*Текст для разбора*

Не знаю, почему Вильсон может воплотить в себе все страдания и все вожделения народов, столь различных по их существованию и природе… И почему он все это может дать, он, временный руководитель сложной американской жизни. По какому праву он и американский народ намечают будущее устроительство и внутреннюю жизнь всего мира. Он, который почти три года смотрел бесстрастно, как потоками лилась человеческая кровь и гибло европейское достояние. Не ясно это мне, не ясны побуждения».

А в России разворачивается гражданская война, страну при самом ближайшем участии союзников рвут на части.

*Части задания*
1. Как будет выглядеть отрывок о Вильсоне, если заменить «Вильсон» на «Рузвельт»? Перепишите всё от «Не знаю, почему» и вниз до «рвут на части.» с этой заменой.
2. Сколько времени, согласно отрывку о Вильсоне, он бесстрастно смотрел, как лилась человеческая кровь?
3. Подхватите отрывок о Вильсоне и продолжите его после последнего предложения.

*Исходные данные*
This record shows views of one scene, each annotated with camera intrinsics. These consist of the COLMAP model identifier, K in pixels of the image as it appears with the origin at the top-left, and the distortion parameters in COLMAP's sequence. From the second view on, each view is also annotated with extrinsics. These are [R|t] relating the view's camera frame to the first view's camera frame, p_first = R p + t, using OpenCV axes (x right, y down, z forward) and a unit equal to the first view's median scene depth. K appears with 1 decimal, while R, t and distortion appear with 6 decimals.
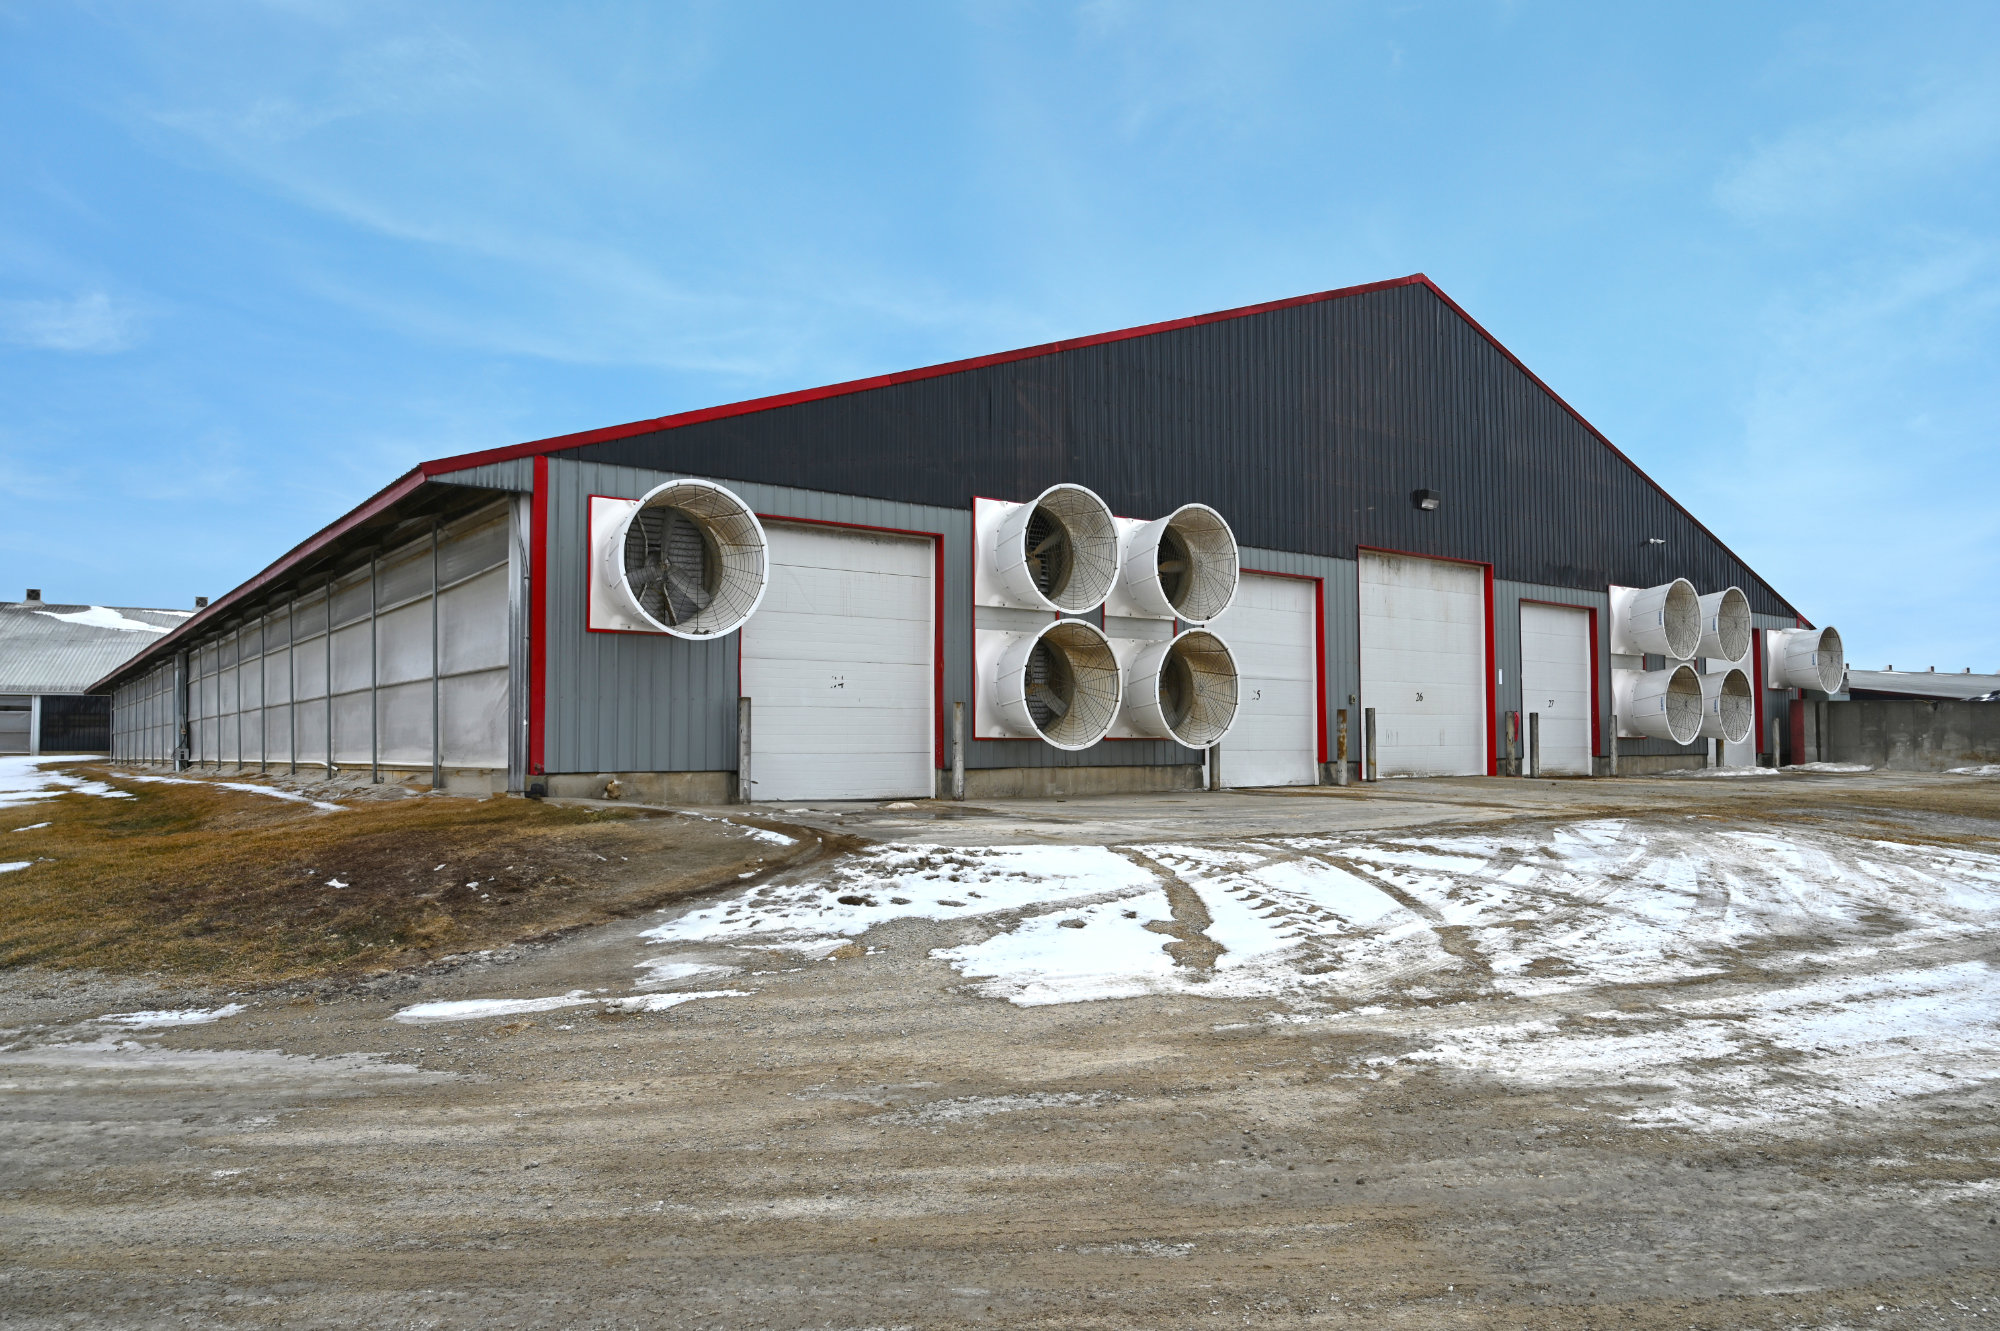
lens RADIAL K [[1355.2, 0, 1000.0], [0, 1355.2, 665.5], [0, 0, 1]] dist [-0.008473, 0.005286]
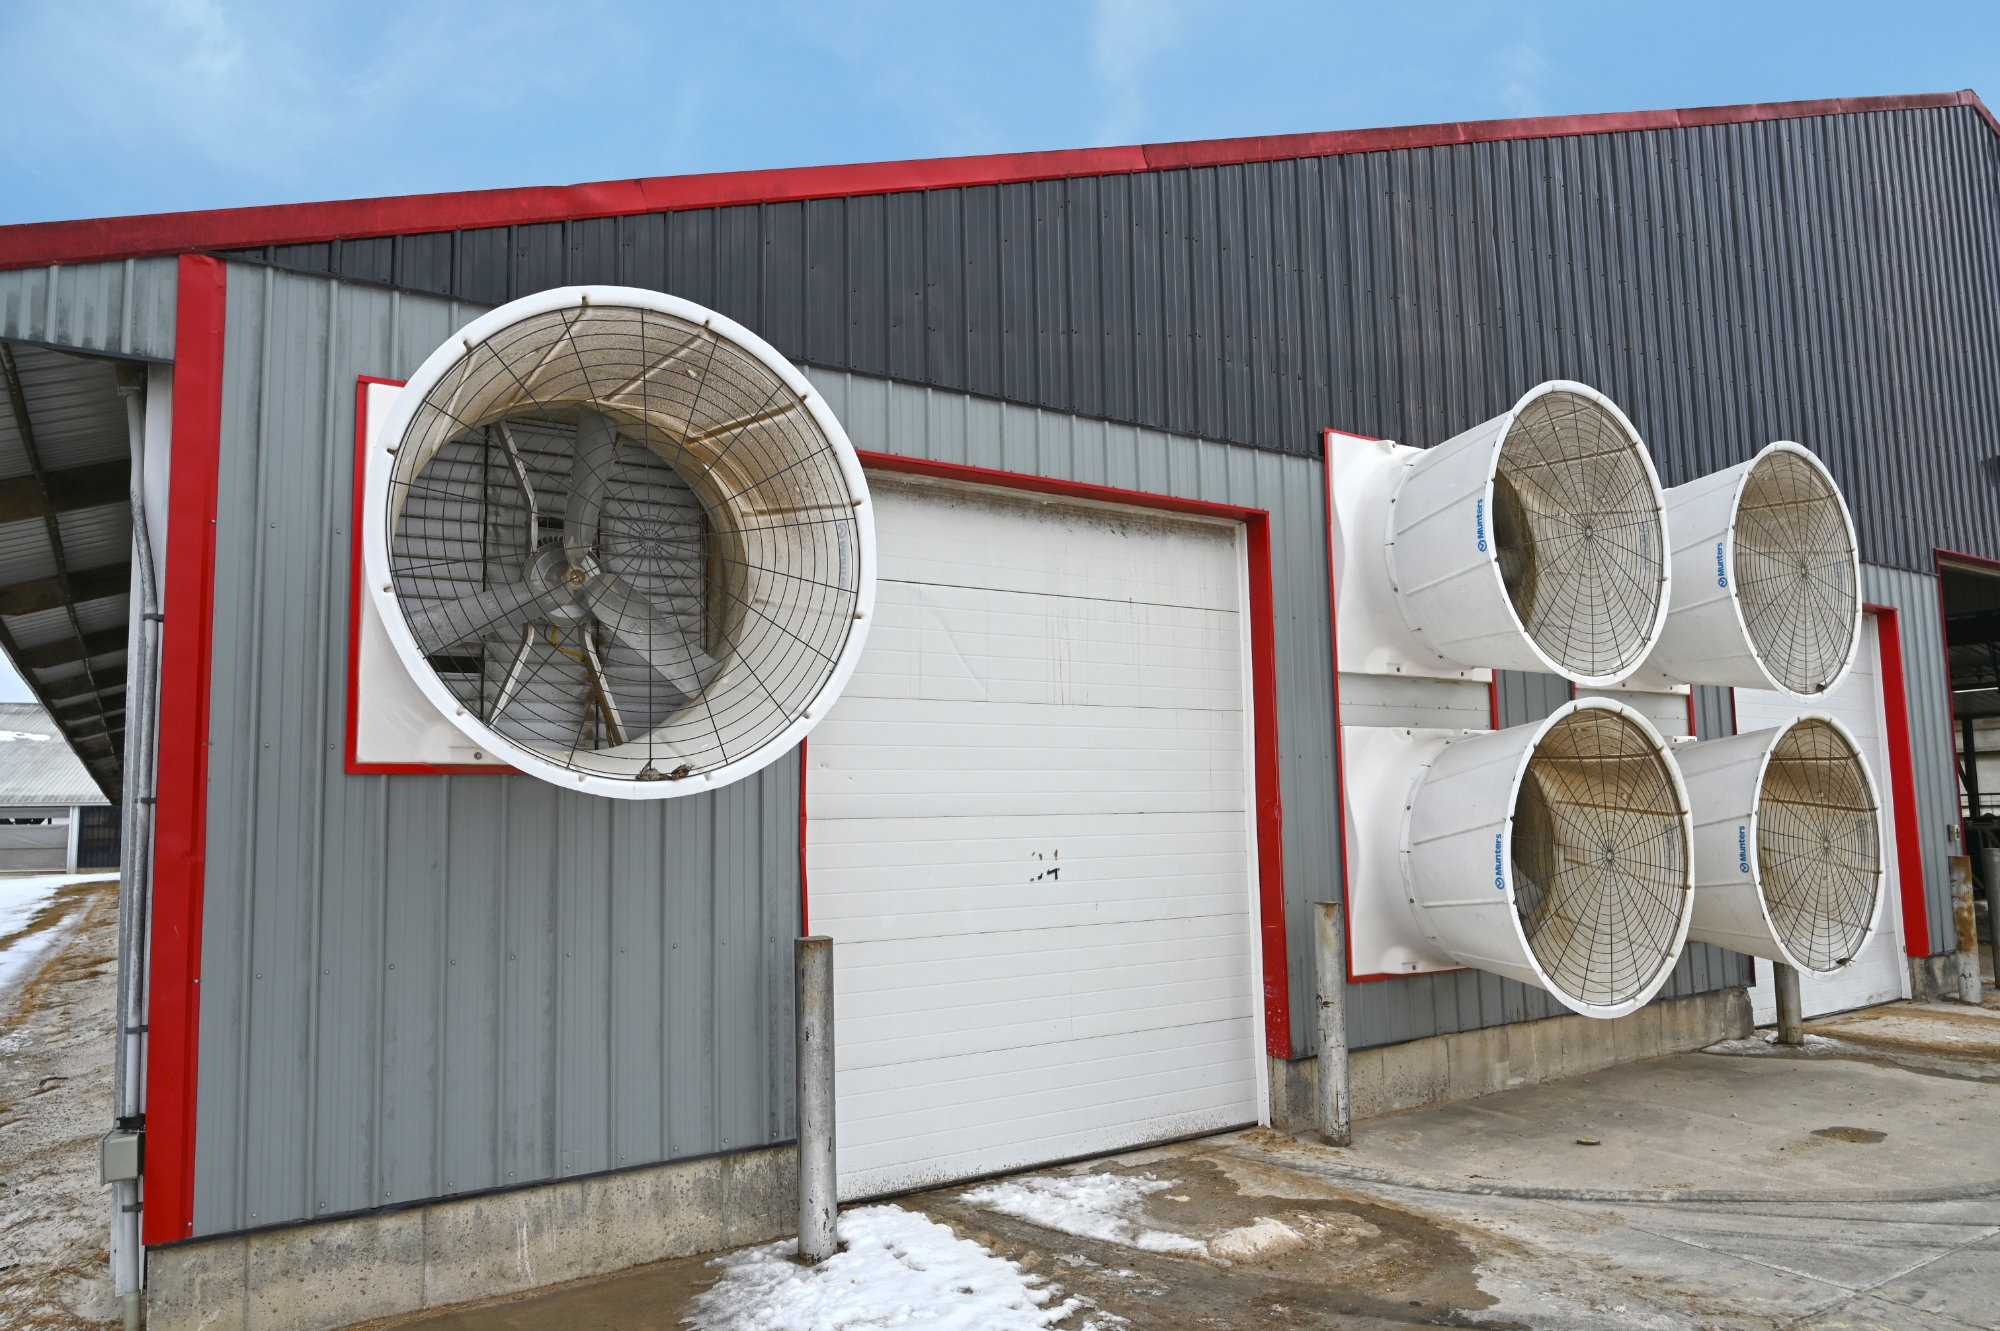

*Решения заданий*
1.
Не знаю, почему Рузвельт может воплотить в себе все страдания и все вожделения народов, столь различных по их существованию и природе… И почему он все это может дать, он, временный руководитель сложной американской жизни. По какому праву он и американский народ намечают будущее устроительство и внутреннюю жизнь всего мира. Он, который почти три года смотрел бесстрастно, как потоками лилась человеческая кровь и гибло европейское достояние. Не ясно это мне, не ясны побуждения».

А в России разворачивается гражданская война, страну при самом ближайшем участии союзников рвут на части.

2. Почти три года.

3.
У Палицына, да и у многих представителей русской эмиграции, возможности выбора союзников в борьбе за свою Россию нет. Но и не реагировать на враждебное отношение к России он не может:

«Иначе говоря, Франция, т. е. государственные ее люди, для России нечего не сделают и, предоставив ее дела естественному ходу, будут исключительно заботиться о себе. Претендовать на это нельзя, но я думаю, что идя рука об руку по этому пути дело шло бы успешнее. Нет никаких оснований думать, что Англия и Америка пойдут по иному пути, т. е. забудут себя и будут думать о нас. Им самим не ясно, что такое Россия, что ей нужно. Современный порядок считается как порядок для России желанный, создавшийся по желанию народа. И зачем они будут вмешиваться во внутренние наши дела? Царское иго свергнуто, теперь в России желанная свобода, пусть русские ею наслаждаются. Мы же займемся там настолько, насколько это соответствует нашим интересам».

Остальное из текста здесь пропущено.